Teddy felt good that he was able to get the little girl out.  But then he realized, he had a problem, how was he going to get back out.

"Grab my hand son," his father called down to him.

Little Teddy looked at his father's hand, just a tantalizing foot or so above his head.

He strained to his fall height and he could not reach it.

"I can't reach you Dad," Little Teddy yelled back up.

Little Teddy was feeling more and more  scared by the minute.  He could see his father's hand but just could not quite reach him.

"You can do it son," Mr.
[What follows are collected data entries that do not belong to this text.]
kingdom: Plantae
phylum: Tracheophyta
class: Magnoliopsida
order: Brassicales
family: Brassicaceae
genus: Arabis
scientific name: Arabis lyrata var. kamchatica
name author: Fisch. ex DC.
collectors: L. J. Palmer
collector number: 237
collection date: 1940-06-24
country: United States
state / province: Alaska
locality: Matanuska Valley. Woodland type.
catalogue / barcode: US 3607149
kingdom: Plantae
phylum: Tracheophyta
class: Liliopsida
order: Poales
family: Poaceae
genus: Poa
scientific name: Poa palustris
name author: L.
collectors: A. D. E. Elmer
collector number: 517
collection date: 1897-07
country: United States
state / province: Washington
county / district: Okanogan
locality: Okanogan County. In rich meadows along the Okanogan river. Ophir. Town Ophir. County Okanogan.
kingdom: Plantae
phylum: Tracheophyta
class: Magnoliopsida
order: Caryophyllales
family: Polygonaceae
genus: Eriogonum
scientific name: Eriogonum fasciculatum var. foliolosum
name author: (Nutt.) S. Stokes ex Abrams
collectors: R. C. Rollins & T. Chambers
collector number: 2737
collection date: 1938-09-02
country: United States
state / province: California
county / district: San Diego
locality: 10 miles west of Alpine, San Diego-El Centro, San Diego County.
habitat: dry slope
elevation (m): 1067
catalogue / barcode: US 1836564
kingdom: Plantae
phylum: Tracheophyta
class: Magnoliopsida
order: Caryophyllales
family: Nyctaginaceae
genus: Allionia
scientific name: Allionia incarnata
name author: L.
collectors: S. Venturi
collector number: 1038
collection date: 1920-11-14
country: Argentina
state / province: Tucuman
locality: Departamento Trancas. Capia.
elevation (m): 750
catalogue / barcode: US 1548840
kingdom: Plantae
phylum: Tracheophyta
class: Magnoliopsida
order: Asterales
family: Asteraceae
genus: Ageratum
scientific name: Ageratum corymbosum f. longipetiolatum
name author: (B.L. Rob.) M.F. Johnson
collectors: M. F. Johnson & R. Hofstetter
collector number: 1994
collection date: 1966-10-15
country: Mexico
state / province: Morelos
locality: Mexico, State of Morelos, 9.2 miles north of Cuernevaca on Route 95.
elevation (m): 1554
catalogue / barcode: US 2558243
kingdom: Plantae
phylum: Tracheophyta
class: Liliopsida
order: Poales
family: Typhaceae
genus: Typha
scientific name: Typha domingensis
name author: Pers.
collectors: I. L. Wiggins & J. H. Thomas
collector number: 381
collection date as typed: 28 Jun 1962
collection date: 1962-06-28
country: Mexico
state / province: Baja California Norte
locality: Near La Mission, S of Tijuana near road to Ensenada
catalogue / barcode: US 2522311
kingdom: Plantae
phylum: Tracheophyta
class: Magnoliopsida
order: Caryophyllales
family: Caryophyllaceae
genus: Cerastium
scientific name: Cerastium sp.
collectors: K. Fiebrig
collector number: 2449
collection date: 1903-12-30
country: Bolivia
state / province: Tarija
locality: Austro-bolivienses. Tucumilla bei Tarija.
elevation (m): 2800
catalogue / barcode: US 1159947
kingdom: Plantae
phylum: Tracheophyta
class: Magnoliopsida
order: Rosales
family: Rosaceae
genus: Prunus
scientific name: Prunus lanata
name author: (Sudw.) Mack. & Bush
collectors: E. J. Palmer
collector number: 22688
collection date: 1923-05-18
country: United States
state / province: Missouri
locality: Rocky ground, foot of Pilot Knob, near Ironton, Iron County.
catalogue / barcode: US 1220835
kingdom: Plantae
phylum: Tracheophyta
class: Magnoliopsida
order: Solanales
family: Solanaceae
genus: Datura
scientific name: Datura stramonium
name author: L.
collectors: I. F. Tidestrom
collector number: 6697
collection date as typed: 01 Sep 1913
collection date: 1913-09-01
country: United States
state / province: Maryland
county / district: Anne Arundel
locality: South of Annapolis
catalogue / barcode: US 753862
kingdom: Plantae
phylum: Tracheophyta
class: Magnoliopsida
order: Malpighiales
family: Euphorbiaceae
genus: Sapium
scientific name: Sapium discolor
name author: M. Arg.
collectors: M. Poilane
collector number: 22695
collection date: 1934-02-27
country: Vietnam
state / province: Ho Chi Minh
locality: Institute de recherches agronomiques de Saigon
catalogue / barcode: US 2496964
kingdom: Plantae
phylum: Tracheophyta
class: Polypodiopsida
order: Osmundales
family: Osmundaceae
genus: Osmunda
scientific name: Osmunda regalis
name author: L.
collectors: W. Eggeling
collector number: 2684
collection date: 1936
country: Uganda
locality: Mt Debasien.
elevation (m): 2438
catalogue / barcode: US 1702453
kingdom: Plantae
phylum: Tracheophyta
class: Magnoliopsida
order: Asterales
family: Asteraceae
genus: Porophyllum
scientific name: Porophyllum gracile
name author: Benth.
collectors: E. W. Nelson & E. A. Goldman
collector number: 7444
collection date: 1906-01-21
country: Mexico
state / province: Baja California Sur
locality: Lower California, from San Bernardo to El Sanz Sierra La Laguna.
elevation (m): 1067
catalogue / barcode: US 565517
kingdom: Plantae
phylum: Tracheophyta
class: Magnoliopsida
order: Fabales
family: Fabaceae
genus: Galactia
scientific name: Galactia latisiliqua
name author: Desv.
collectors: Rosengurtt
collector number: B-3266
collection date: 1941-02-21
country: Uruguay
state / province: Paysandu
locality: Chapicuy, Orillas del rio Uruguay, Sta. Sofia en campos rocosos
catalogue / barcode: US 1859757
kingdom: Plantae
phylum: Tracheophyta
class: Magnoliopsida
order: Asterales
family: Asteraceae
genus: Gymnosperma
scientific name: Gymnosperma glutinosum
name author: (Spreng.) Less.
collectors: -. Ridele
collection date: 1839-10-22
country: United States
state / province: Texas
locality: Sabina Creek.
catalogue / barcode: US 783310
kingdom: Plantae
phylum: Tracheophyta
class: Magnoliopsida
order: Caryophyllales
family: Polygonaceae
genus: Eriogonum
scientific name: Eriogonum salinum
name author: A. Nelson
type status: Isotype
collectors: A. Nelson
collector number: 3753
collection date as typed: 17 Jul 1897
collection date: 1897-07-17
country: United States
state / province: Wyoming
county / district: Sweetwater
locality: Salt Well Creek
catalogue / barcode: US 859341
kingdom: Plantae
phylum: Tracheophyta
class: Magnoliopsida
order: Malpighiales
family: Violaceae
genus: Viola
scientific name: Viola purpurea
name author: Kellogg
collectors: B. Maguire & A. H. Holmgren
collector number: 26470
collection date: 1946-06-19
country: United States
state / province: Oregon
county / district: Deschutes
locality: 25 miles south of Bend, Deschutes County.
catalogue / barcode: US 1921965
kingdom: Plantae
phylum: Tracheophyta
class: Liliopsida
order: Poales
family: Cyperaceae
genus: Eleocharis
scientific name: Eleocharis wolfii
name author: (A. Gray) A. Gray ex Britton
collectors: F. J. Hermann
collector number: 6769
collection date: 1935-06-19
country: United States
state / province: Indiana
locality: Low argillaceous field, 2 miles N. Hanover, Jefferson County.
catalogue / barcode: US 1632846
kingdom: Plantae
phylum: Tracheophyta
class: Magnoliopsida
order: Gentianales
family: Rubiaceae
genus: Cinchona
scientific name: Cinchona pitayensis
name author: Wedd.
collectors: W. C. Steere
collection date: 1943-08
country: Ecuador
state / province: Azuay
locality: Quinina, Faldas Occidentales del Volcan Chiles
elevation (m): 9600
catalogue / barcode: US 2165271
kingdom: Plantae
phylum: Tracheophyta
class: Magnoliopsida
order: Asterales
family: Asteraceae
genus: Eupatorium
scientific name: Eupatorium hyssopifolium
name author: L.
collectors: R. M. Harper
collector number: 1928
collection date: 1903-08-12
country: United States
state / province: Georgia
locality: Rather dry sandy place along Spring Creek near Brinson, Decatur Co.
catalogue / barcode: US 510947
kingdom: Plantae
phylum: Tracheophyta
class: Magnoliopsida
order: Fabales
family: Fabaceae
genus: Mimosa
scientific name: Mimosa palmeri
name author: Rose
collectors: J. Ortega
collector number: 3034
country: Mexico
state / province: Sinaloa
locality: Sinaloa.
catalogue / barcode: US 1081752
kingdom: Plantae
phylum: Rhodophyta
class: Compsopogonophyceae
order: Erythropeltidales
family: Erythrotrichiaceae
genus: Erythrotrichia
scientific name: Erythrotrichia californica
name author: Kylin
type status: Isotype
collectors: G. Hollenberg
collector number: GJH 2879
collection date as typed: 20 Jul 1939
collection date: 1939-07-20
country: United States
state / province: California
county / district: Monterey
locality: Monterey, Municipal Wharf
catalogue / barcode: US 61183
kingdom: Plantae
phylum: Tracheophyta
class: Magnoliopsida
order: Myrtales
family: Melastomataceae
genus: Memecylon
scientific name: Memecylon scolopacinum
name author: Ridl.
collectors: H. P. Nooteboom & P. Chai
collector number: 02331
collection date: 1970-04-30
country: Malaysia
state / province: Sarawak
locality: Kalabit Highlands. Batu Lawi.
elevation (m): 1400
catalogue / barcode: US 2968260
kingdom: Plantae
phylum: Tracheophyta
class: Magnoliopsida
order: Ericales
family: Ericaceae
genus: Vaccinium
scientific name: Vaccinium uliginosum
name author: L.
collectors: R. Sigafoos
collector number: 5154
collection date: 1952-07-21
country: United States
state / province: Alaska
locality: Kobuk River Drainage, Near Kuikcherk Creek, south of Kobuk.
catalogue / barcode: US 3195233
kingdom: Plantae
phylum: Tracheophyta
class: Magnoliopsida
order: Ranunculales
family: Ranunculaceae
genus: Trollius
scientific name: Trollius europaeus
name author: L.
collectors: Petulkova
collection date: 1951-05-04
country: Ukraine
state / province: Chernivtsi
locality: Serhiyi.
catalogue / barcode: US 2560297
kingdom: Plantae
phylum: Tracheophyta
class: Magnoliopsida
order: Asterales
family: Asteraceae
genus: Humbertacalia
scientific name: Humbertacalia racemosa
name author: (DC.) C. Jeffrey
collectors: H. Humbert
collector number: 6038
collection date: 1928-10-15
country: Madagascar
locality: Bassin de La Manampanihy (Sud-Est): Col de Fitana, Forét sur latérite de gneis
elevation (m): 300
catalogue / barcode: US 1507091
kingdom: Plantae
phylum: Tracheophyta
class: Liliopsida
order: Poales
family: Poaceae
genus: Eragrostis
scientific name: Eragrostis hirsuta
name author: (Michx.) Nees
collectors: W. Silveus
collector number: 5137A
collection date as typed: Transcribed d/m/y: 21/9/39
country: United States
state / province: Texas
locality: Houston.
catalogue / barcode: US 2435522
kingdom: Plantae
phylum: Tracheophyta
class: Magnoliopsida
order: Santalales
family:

Green yelled back down to him.  "You've been reaching high all of your life and never have failed."

Little Teddy looked again at the outstretched hand.  He gathered his body in a tight coil.  He jumped straight up.  And as he thought he had missed once again, he felt the tight clasp of his father's grip around his wrist and then felt this body being raised towards the entrance.

Once to the top, Little Teddy had to take some time to squeeze back through that entrance as he did to squeeze into it.

But it was strange, it seemed a bigger, taller Little Teddy that emerged from the storm sewer than went into it. He still measured the same, but he sure enough seemed to stand a little taller on his exit. He heard the cheers of the gathered crowd but more importantly, he saw his father looming right above him.

Mr. Green bent down to help  the wet and mud-smeared Little Teddy. "Son I am so proud of you" he told Teddy.

"Because I helped the little girl," Little Teddy said, "I was just doing what  I thought was right to do."

"No son, I am proud of you because you have taken what God has given you and have used it to the best of your abilities.  I am not just proud of you today, I am proud of you every day..

"Your brothers need a lot of help and encouragement to achieve in this world but you have so much determination and drive, all I have to do is sit back and be proud of what you do.  I have been so blessed to have you as a son."

Teddy never felt small again.  He realized his father loved him as much as his brothers.  And he knew in his heart from that day on, God had made him just as big as everyone else, just in a different way.

By the way, Little Teddy became Ted that day!

God does not make any two of us the same way.  We all are blessed with different gifts and graces.

God only expects that we use the talents that He has given us to the best of our abilities.  What we may be lacking in one area, God has compensated for in another.

So instead of  complaining about those areas in which we may feel small, daily we should thank God for those things in which he has made us large.  God allows us to be as big as we want to be.  Ask Teddy.